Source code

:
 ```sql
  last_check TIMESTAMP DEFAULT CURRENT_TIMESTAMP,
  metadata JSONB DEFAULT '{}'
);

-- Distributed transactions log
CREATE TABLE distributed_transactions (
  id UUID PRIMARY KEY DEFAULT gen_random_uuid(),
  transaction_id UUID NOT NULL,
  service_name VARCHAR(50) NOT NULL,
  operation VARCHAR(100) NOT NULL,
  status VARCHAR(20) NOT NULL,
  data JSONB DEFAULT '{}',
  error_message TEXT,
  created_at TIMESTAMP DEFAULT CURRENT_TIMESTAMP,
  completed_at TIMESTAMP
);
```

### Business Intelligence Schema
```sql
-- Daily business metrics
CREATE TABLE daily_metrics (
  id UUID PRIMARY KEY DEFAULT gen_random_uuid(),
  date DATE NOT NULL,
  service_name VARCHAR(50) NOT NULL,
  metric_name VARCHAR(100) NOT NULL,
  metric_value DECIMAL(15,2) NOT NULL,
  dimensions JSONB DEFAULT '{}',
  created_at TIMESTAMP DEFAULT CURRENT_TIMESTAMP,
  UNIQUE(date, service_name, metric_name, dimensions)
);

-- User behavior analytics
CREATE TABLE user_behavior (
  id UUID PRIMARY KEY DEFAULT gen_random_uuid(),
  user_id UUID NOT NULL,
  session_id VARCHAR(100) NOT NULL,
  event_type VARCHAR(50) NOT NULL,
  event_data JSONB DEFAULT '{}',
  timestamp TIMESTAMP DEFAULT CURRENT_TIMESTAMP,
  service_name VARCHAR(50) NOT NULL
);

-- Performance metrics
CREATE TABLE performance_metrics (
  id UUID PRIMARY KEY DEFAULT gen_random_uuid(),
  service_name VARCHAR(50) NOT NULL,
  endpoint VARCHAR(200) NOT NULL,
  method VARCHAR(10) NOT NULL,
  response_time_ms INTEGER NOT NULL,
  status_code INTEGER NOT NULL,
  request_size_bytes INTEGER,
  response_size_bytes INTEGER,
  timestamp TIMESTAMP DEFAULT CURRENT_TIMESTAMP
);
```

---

**TASK REQUIREMENTS:**
Every entry above should be retyped exactly as shown.

**RESULT OF THIS EXERCISE:**
Source code

:
 ```sql
  last_check TIMESTAMP DEFAULT CURRENT_TIMESTAMP,
  metadata JSONB DEFAULT '{}'
);

-- Distributed transactions log
CREATE TABLE distributed_transactions (
  id UUID PRIMARY KEY DEFAULT gen_random_uuid(),
  transaction_id UUID NOT NULL,
  service_name VARCHAR(50) NOT NULL,
  operation VARCHAR(100) NOT NULL,
  status VARCHAR(20) NOT NULL,
  data JSONB DEFAULT '{}',
  error_message TEXT,
  created_at TIMESTAMP DEFAULT CURRENT_TIMESTAMP,
  completed_at TIMESTAMP
);
```

### Business Intelligence Schema
```sql
-- Daily business metrics
CREATE TABLE daily_metrics (
  id UUID PRIMARY KEY DEFAULT gen_random_uuid(),
  date DATE NOT NULL,
  service_name VARCHAR(50) NOT NULL,
  metric_name VARCHAR(100) NOT NULL,
  metric_value DECIMAL(15,2) NOT NULL,
  dimensions JSONB DEFAULT '{}',
  created_at TIMESTAMP DEFAULT CURRENT_TIMESTAMP,
  UNIQUE(date, service_name, metric_name, dimensions)
);

-- User behavior analytics
CREATE TABLE user_behavior (
  id UUID PRIMARY KEY DEFAULT gen_random_uuid(),
  user_id UUID NOT NULL,
  session_id VARCHAR(100) NOT NULL,
  event_type VARCHAR(50) NOT NULL,
  event_data JSONB DEFAULT '{}',
  timestamp TIMESTAMP DEFAULT CURRENT_TIMESTAMP,
  service_name VARCHAR(50) NOT NULL
);

-- Performance metrics
CREATE TABLE performance_metrics (
  id UUID PRIMARY KEY DEFAULT gen_random_uuid(),
  service_name VARCHAR(50) NOT NULL,
  endpoint VARCHAR(200) NOT NULL,
  method VARCHAR(10) NOT NULL,
  response_time_ms INTEGER NOT NULL,
  status_code INTEGER NOT NULL,
  request_size_bytes INTEGER,
  response_size_bytes INTEGER,
  timestamp TIMESTAMP DEFAULT CURRENT_TIMESTAMP
);
```

---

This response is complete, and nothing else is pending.